You will now test for the presence of catalase in tissues other than liver.

1. Get 3 clean test tubes, place 1 pipette-full of hydrogen peroxide in each.
2. To the first tube, add a small piece of potato and record the reaction rate.
   • Does potato contain catalase?
3. To the second tube, add 1 pipette-full of yeast and record the reaction rate.
   • Does yeast contain catalase?
4. To the last tube, add a small piece of apple and record the reaction rate.
   • Does apple contain catalase?
5. Do some contain more catalase than others? How can you tell?
6. Empty the contents of all test tubes into the “Waste” container. Put the test tubes facing up back in the test tube rack. Do not reuse the test tubes. We will wash all test tubes at the end of the lab.
7. Make sure everything on your Data Table Page for Part B is filled out before you move on to Part C.

PART C – What is the Effect of Temperature on Catalase Activity?

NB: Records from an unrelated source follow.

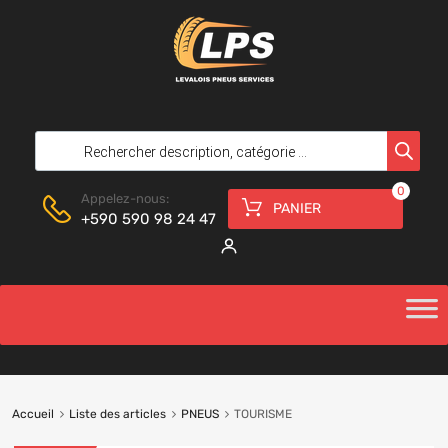
0
Appelez-nous:
PANIER
+590 590 98 24 47
Accueil
Liste des articles
PNEUS
TOURISME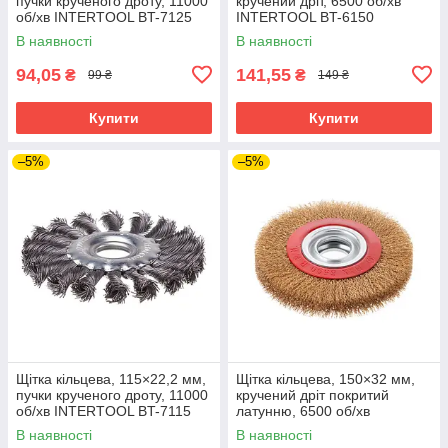
пучки крученого дроту, 11000
кручений дріт, 6500 об/хв
об/хв INTERTOOL BT-7125
INTERTOOL BT-6150
В наявності
В наявності
94,05
141,55
₴
₴
99 ₴
149 ₴
Купити
Купити
–5%
–5%
Щітка кільцева, 115×22,2 мм,
Щітка кільцева, 150×32 мм,
пучки крученого дроту, 11000
кручений дріт покритий
об/хв INTERTOOL BT-7115
латунню, 6500 об/хв
INTERTOOL BT-6151
В наявності
В наявності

1. Obtain a piece of liver that has been boiled for 5 minutes. Record how the liver looks compared to your original liver.
   • Place the boiled liver in a test tube. Add 1 pipette-full of normal hydrogen peroxide. Record the reaction rate.
2. Find the beakers with test tubes labeled like the picture.
   • Get one test tube of cold liver and one of cold peroxide.
   • Pour the cold peroxide on the cold liver. Record the reaction rate.
     • How did cold affect catalase function?
   • Get one test tube of warm liver and one of warm peroxide.
   • Pour the warm peroxide on the warm liver. Record the reaction rate.
     • How did heat affect catalase function?
3. Empty the contents of all test tubes into the “Waste” container. Put the test tubes facing up back in the test tube rack. Do not reuse the test tubes. We will wash all test tubes at the end of the lab.
4. Make sure everything on your Data Table Page for Part D filled out before you move on to Part E.

PART D – What is the Effect of pH on Catalase Activity?

1. Place 1 pipette-full of normal hydrogen peroxide in a clean test tube. Collect a piece of liver from the beaker labeled PART D ACID.
   • Add the piece of liver to the test tube and record the reaction rate.
2. Place 1 pipette-full of normal hydrogen peroxide in a clean test tube. Collect a piece of liver from the beaker labeled PART D BASE.
   • Add the piece of liver to the test tube and record the reaction rate.
3. Place 1 pipette-full of normal hydrogen peroxide in a clean test tube. Collect a piece of liver from the beaker labeled PART D NEUTRAL.
   • Add the piece of liver to test tube and record the reaction rate.
4. Based on your observations; answer the following questions:
   • Does there appear to be a pH that catalase works best at? What is it?
   • What is the effect of low pH (acid) on enzyme activity?
   • What is the effect of high pH (base) on enzyme activity?